Esse programa previa a presença de médicos brasileiros e estrangeiros para atuar em áreas pobres e remotas daquele país.
A participação cubana no mesmo é feita através da Organização Pan-Americana da Saúde e se distinguiu pela ocupação de lugares não cobertos por médicos brasileiros ou de outras nacionalidades.
Nestes cinco anos de trabalho, cerca de 20 mil colaboradores cubanos atenderam 113.359.000 pacientes em mais de 3.600 municípios, chegando a cobrir um universo de 60 milhões de brasileiros na época em que constituíram 80% de todos os médicos participantes do programa. Mais de 700 municípios tiveram um médico pela primeira vez na história.
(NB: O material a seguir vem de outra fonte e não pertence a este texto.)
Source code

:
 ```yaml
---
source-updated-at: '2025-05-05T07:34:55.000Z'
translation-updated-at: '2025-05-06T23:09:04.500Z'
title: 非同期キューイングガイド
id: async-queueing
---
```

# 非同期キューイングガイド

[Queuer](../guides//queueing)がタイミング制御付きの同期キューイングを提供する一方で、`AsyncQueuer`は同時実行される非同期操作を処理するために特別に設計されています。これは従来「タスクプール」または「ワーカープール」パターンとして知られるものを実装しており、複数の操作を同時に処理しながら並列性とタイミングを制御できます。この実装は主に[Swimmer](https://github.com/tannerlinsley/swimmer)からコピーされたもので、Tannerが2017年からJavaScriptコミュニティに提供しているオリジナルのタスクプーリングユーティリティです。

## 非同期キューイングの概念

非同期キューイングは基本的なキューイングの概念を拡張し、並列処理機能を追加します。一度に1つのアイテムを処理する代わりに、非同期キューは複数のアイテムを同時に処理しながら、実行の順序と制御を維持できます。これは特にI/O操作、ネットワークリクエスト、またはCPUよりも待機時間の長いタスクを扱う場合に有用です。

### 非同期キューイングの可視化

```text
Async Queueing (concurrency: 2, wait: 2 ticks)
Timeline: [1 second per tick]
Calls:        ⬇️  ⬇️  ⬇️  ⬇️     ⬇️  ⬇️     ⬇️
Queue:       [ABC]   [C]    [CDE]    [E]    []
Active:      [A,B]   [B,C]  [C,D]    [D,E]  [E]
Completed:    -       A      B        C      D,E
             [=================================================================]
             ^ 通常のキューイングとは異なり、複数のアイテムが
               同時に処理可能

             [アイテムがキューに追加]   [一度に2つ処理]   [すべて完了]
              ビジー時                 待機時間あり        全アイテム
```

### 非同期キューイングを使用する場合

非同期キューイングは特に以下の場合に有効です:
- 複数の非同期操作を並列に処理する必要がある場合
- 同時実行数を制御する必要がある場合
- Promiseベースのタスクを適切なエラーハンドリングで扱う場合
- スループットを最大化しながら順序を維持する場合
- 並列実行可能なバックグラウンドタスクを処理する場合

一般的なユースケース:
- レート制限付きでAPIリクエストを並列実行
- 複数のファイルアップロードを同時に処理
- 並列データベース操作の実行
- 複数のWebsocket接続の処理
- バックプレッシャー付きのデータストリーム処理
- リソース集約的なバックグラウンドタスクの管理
O trabalho dos médicos cubanos em locais de extrema pobreza nas favelas do Rio de Janeiro, São Paulo, Salvador de Bahia, nos 34 Distritos Especiais Indígenas, especialmente na Amazônia, foi amplamente reconhecido pelos governos federal, estaduais e municipais daquele país e de sua população, que lhe concedeu 95% de aceitação, segundo estudo encomendado pelo Ministério da Saúde do Brasil à Universidade Federal de Minas Gerais.